### ACTIVITY
Copy exactly the line that contains "XeptoBoot is a" plus all remaining lines of the data, and leave out every line before it.
────────
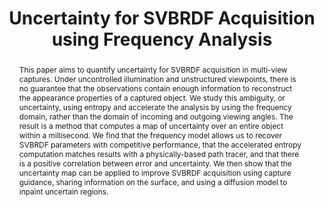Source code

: ---
title: "Uncertainty for SVBRDF Acquisition using Frequency Analysis"
layout: publication
categories:
  - Publications
tags:
  - Material Acquisition
  - SVBRDF
  - Uncertainty
  - Entropy
last_modified_at: 2025-04-24T10:21:00-01:00
venue: "SIGGRAPH 2025"
abstract: "This paper aims to quantify uncertainty for SVBRDF acquisition in multi-view captures. Under uncontrolled illumination and unstructured viewpoints, there is no guarantee that the observations contain enough information to reconstruct the appearance properties of a captured object. We study this ambiguity, or uncertainty, using entropy and accelerate the analysis by using the frequency domain, rather than the domain of incoming and outgoing viewing angles. The result is a method that computes a map of uncertainty over an entire object within a millisecond. We find that the frequency model allows us to recover SVBRDF parameters with competitive performance, that the accelerated entropy computation matches results with a physically-based path tracer, and that there is a positive correlation between error and uncertainty. We then show that the uncertainty map can be applied to improve SVBRDF acquisition using capture guidance, sharing information on the surface, and using a diffusion model to inpaint uncertain regions."
authors: "R. Wiersma, J. Philip, M. Hasan, K. Mullia, F. Luan, E. Eisemann, V. Deschaintre"
type: "Article"
doi: "10.1145/3721238.3730592"
# pdf: "https://graphics.tudelft.nl/~klaus/papers/Gravo_MG.pdf"
projectpage: "https://svbrdf-uncertainty.github.io"
code: "https://svbrdf-uncertainty.github.io"
img: "/assets/img/publications/svbrdf_uncertainty.jpg"
bib: "@inproceedings{wiersma2025svbrdfuncertainty,<br />
  author = {Wiersma, Ruben and Philip, Julien and Hašan, Miloš and Mullia, Krishna and Luan, Fujun and Eisemann, Elmar and Deschaintre, Valentin},<br />
  title = {Uncertainty for SVBRDF Acquisition using Frequency Analysis},<br />
  year = {2025},<br />
  isbn = {979-8-4007-1540-2/2025/08},<br />
  publisher = {Association for Computing Machinery},<br />
  address = {New York, NY, USA},<br />
  url = {https://doi.org/10.1145/3721238.3730592},<br />
  doi = {10.1145/3721238.3730592},<br />
  booktitle = {SIGGRAPH Conference Papers '25},<br />
  location = {Vancouver, BC, CA},<br />
  series = {SIGGRAPH Conference Papers '25}<br />
}"
---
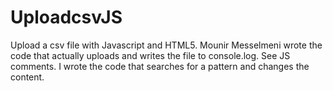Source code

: UploadcsvJS
===========

Upload a csv file with Javascript and HTML5. Mounir Messelmeni wrote the code that actually uploads and writes the file to console.log. See JS comments. I wrote the code that searches for a pattern and changes the content.
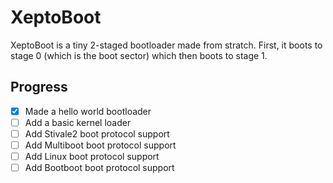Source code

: # XeptoBoot
XeptoBoot is a tiny 2-staged bootloader made from stratch. First,
it boots to stage 0 (which is the boot sector) which then boots to
stage 1.

## Progress
- [X] Made a hello world bootloader
- [ ] Add a basic kernel loader
- [ ] Add Stivale2 boot protocol support
- [ ] Add Multiboot boot protocol support
- [ ] Add Linux boot protocol support
- [ ] Add Bootboot boot protocol support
────────
### ANSWER SECTION
XeptoBoot is a tiny 2-staged bootloader made from stratch. First,
it boots to stage 0 (which is the boot sector) which then boots to
stage 1.

## Progress
- [X] Made a hello world bootloader
- [ ] Add a basic kernel loader
- [ ] Add Stivale2 boot protocol support
- [ ] Add Multiboot boot protocol support
- [ ] Add Linux boot protocol support
- [ ] Add Bootboot boot protocol support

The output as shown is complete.